Electric vehicles failed to gain traction in the mainstream market last year, which saw lackluster sales for the industry's first arrivals, the Chevy Volt and the Nissan Leaf.
Will 2012 be any better? Depends who you ask, but the general consensus in the first week of this year is probably not.
In a survey of global auto executives released Thursday by KPMG LLP, an audit, tax and advisory firm, nearly two thirds of respondents said plug-in hybrids and all-electric cars won't make a dent in car sales until at least 2025. By then E.V.'s could rise to 15 percent of total car sales, according to the most optimistic projections.
The main reason for the pessimism is low consumer demand. In the United States consumer interest is actually declining, according to Pike Research, which surveyed more than 1,000 Americans for a report published Thursday. Forty percent of respondents were "extremely" or "very" interested in buying an electric car in 2011, down from 44 percent in 2010 and 48 percent the year before.
The biggest deterrent, respondents said, is cost. The gas-electric Chevy Volt sells for roughly $40,000 and the all-electric Nissan Leaf starts around $35,000. By contrast, a fuel-efficient gas-powered compact car, like the Chevy Cruze, can cost half that.
Not everyone is pessimistic though. New models of E.V.'s are hitting showrooms, and that could be a sales catalyst, Rob Bailer of Leaf Clean Energy, a renewable energy and sustainable technology investment firm, told InsideClimate News. The all-electric Ford Focus rolled out in California, New York and New Jersey late last year, with 16 other states set to get the cars in the second quarter of 2012. Toyota's Prius Plug-in will be sold in 14 states in the first half of this year. California and Oregon residents will be able to buy the all-electric Honda Fit by summer.
"People are going to start to adopt more," Bailer predicted.
But the Chevy Volt and Nissan Leaf missed their 2011 sales goals, fueling speculation that the new releases won't fare much better.
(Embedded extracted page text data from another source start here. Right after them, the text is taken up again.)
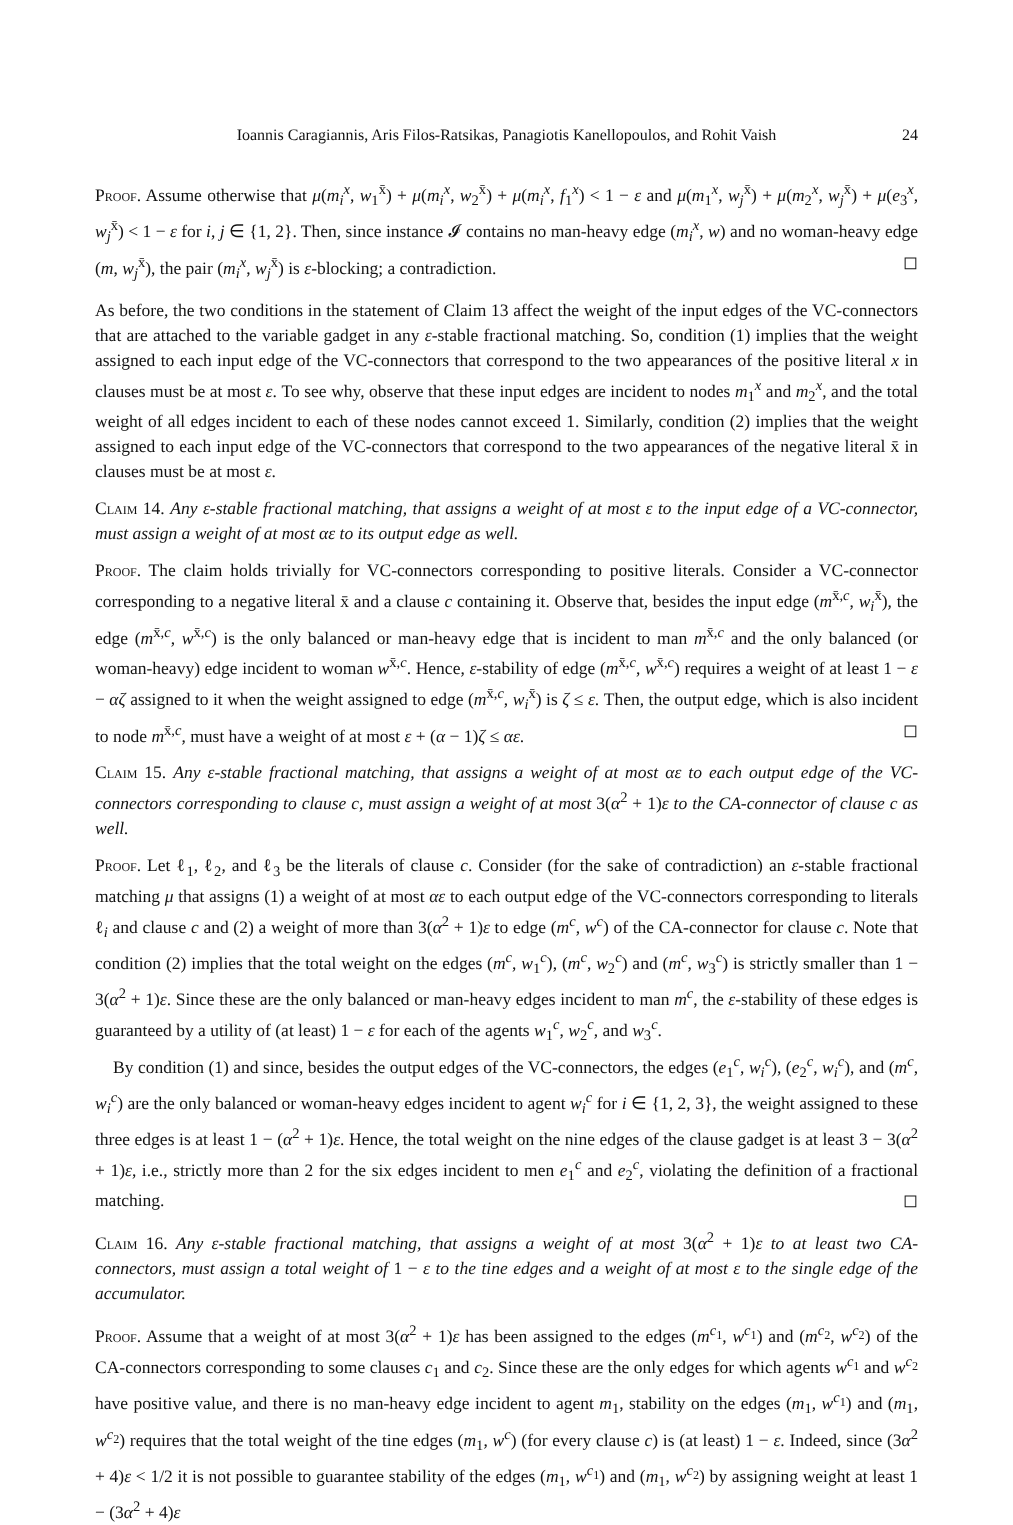Ioannis Caragiannis, Aris Filos-Ratsikas, Panagiotis Kanellopoulos, and Rohit Vaish 24
Proof. Assume otherwise that μ(m<sub>i</sub><sup>x</sup>, w<sub>1</sub><sup>x̄</sup>) + μ(m<sub>i</sub><sup>x</sup>, w<sub>2</sub><sup>x̄</sup>) + μ(m<sub>i</sub><sup>x</sup>, f<sub>1</sub><sup>x</sup>) < 1 − ε and μ(m<sub>1</sub><sup>x</sup>, w<sub>j</sub><sup>x̄</sup>) + μ(m<sub>2</sub><sup>x</sup>, w<sub>j</sub><sup>x̄</sup>) + μ(e<sub>3</sub><sup>x</sup>, w<sub>j</sub><sup>x̄</sup>) < 1 − ε for i, j ∈ {1, 2}. Then, since instance 𝓘 contains no man-heavy edge (m<sub>i</sub><sup>x</sup>, w) and no woman-heavy edge (m, w<sub>j</sub><sup>x̄</sup>), the pair (m<sub>i</sub><sup>x</sup>, w<sub>j</sub><sup>x̄</sup>) is ε-blocking; a contradiction. ◻
As before, the two conditions in the statement of Claim 13 affect the weight of the input edges of the VC-connectors that are attached to the variable gadget in any ε-stable fractional matching. So, condition (1) implies that the weight assigned to each input edge of the VC-connectors that correspond to the two appearances of the positive literal x in clauses must be at most ε. To see why, observe that these input edges are incident to nodes m<sub>1</sub><sup>x</sup> and m<sub>2</sub><sup>x</sup>, and the total weight of all edges incident to each of these nodes cannot exceed 1. Similarly, condition (2) implies that the weight assigned to each input edge of the VC-connectors that correspond to the two appearances of the negative literal x̄ in clauses must be at most ε.
Claim 14. Any ε-stable fractional matching, that assigns a weight of at most ε to the input edge of a VC-connector, must assign a weight of at most αε to its output edge as well.
Proof. The claim holds trivially for VC-connectors corresponding to positive literals. Consider a VC-connector corresponding to a negative literal x̄ and a clause c containing it. Observe that, besides the input edge (m<sup>x̄,c</sup>, w<sub>i</sub><sup>x̄</sup>), the edge (m<sup>x̄,c</sup>, w<sup>x̄,c</sup>) is the only balanced or man-heavy edge that is incident to man m<sup>x̄,c</sup> and the only balanced (or woman-heavy) edge incident to woman w<sup>x̄,c</sup>. Hence, ε-stability of edge (m<sup>x̄,c</sup>, w<sup>x̄,c</sup>) requires a weight of at least 1 − ε − αζ assigned to it when the weight assigned to edge (m<sup>x̄,c</sup>, w<sub>i</sub><sup>x̄</sup>) is ζ ≤ ε. Then, the output edge, which is also incident to node m<sup>x̄,c</sup>, must have a weight of at most ε + (α − 1)ζ ≤ αε. ◻
Claim 15. Any ε-stable fractional matching, that assigns a weight of at most αε to each output edge of the VC-connectors corresponding to clause c, must assign a weight of at most 3(α<sup>2</sup> + 1)ε to the CA-connector of clause c as well.
Proof. Let ℓ<sub>1</sub>, ℓ<sub>2</sub>, and ℓ<sub>3</sub> be the literals of clause c. Consider (for the sake of contradiction) an ε-stable fractional matching μ that assigns (1) a weight of at most αε to each output edge of the VC-connectors corresponding to literals ℓ<sub>i</sub> and clause c and (2) a weight of more than 3(α<sup>2</sup> + 1)ε to edge (m<sup>c</sup>, w<sup>c</sup>) of the CA-connector for clause c. Note that condition (2) implies that the total weight on the edges (m<sup>c</sup>, w<sub>1</sub><sup>c</sup>), (m<sup>c</sup>, w<sub>2</sub><sup>c</sup>) and (m<sup>c</sup>, w<sub>3</sub><sup>c</sup>) is strictly smaller than 1 − 3(α<sup>2</sup> + 1)ε. Since these are the only balanced or man-heavy edges incident to man m<sup>c</sup>, the ε-stability of these edges is guaranteed by a utility of (at least) 1 − ε for each of the agents w<sub>1</sub><sup>c</sup>, w<sub>2</sub><sup>c</sup>, and w<sub>3</sub><sup>c</sup>.
By condition (1) and since, besides the output edges of the VC-connectors, the edges (e<sub>1</sub><sup>c</sup>, w<sub>i</sub><sup>c</sup>), (e<sub>2</sub><sup>c</sup>, w<sub>i</sub><sup>c</sup>), and (m<sup>c</sup>, w<sub>i</sub><sup>c</sup>) are the only balanced or woman-heavy edges incident to agent w<sub>i</sub><sup>c</sup> for i ∈ {1, 2, 3}, the weight assigned to these three edges is at least 1 − (α<sup>2</sup> + 1)ε. Hence, the total weight on the nine edges of the clause gadget is at least 3 − 3(α<sup>2</sup> + 1)ε, i.e., strictly more than 2 for the six edges incident to men e<sub>1</sub><sup>c</sup> and e<sub>2</sub><sup>c</sup>, violating the definition of a fractional matching. ◻
Claim 16. Any ε-stable fractional matching, that assigns a weight of at most 3(α<sup>2</sup> + 1)ε to at least two CA-connectors, must assign a total weight of 1 − ε to the tine edges and a weight of at most ε to the single edge of the accumulator.
Proof. Assume that a weight of at most 3(α<sup>2</sup> + 1)ε has been assigned to the edges (m<sup>c<sub>1</sub></sup>, w<sup>c<sub>1</sub></sup>) and (m<sup>c<sub>2</sub></sup>, w<sup>c<sub>2</sub></sup>) of the CA-connectors corresponding to some clauses c<sub>1</sub> and c<sub>2</sub>. Since these are the only edges for which agents w<sup>c<sub>1</sub></sup> and w<sup>c<sub>2</sub></sup> have positive value, and there is no man-heavy edge incident to agent m<sub>1</sub>, stability on the edges (m<sub>1</sub>, w<sup>c<sub>1</sub></sup>) and (m<sub>1</sub>, w<sup>c<sub>2</sub></sup>) requires that the total weight of the tine edges (m<sub>1</sub>, w<sup>c</sup>) (for every clause c) is (at least) 1 − ε. Indeed, since (3α<sup>2</sup> + 4)ε < 1/2 it is not possible to guarantee stability of the edges (m<sub>1</sub>, w<sup>c<sub>1</sub></sup>) and (m<sub>1</sub>, w<sup>c<sub>2</sub></sup>) by assigning weight at least 1 − (3α<sup>2</sup> + 4)ε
Nissan, which set a 10,000-car target last year, almost hit its mark, selling 9,674 of its all-electric Leafs. General Motors fell short of its Chevy Volt goal, selling just 7,671 plug-in hybrids of its 10,000-unit target.
Total E.V. sales reached around 20,000 in the United States, just two percent of the Obama administration's plan to put one million electric cars on the road by 2015.
Republican lawmakers who oppose Obama's clean vehicles agenda have pointed to disappointing sales as a reason to revoke tax credits for the carbon-free cars. The government offers first-time buyers a $7,500 subsidy. Last week, Rep. Mike Kelly (R-Pa.) introduced legislation to end the incentive, citing the Volt's missed sales target.
A Washington Post editorial this week agreed. Such tax credits "represent a deepening of the taxpayers' commitment to what looks increasingly like an industry not ready for prime time," the paper wrote.
In a response, Media Matters, a progressive media watchdog, said the editorial fails to recognize that "lawmakers supported electric cars because they are not already a well-established technology, not in spite of that fact."
EPA Dramatically Cuts Target for Cellulosic Ethanol, Again
America's cellulosic biofuels industry got off to a disheartening start to the New Year, when the U.S. Environmental Protection Agency slashed the target for the next-gen fuel source by 98 percent over what was required under federal law.
EPA announced last week that it expects just 8.65 million gallons of cellulosic ethanol to be blended into the nation's fuels in 2012, a tiny fraction of the 500 million gallons that was mandated by the 2007 Energy Independence and Security Act.
The energy act directs oil refiners to boost the amount of biofuels in their blends from 9 billion gallons in 2008 to 36 billion gallons by 2022. A massive 16 billion gallons must come from switchgrass, corncobs, husks and other inedible cellulosic plant parts. The idea was to prevent an overdependence on corn-based ethanol, which is heavily criticized for reducing food supplies.
To keep the industry on track to deliver the rapid expansion, EPA must set minimum requirements every year, known as the renewable fuel standard. For 2012 the goal is to add 18 billion gallons of total biofuel, just under 10 percent of the nation's motor fuel. More than half of that will come from corn; one-tenth of one percent will be cellulosic biofuel.
EPA has dramatically cut the cellulosic goal every year for the last three years, raising ire among renewable fuel advocates, who say the reduction in cellulosic numbers sends a chilling signal to financial markets, which depend on long-term clarity from the government. Ethanol plants can cost $100 million to construct and take several years to build.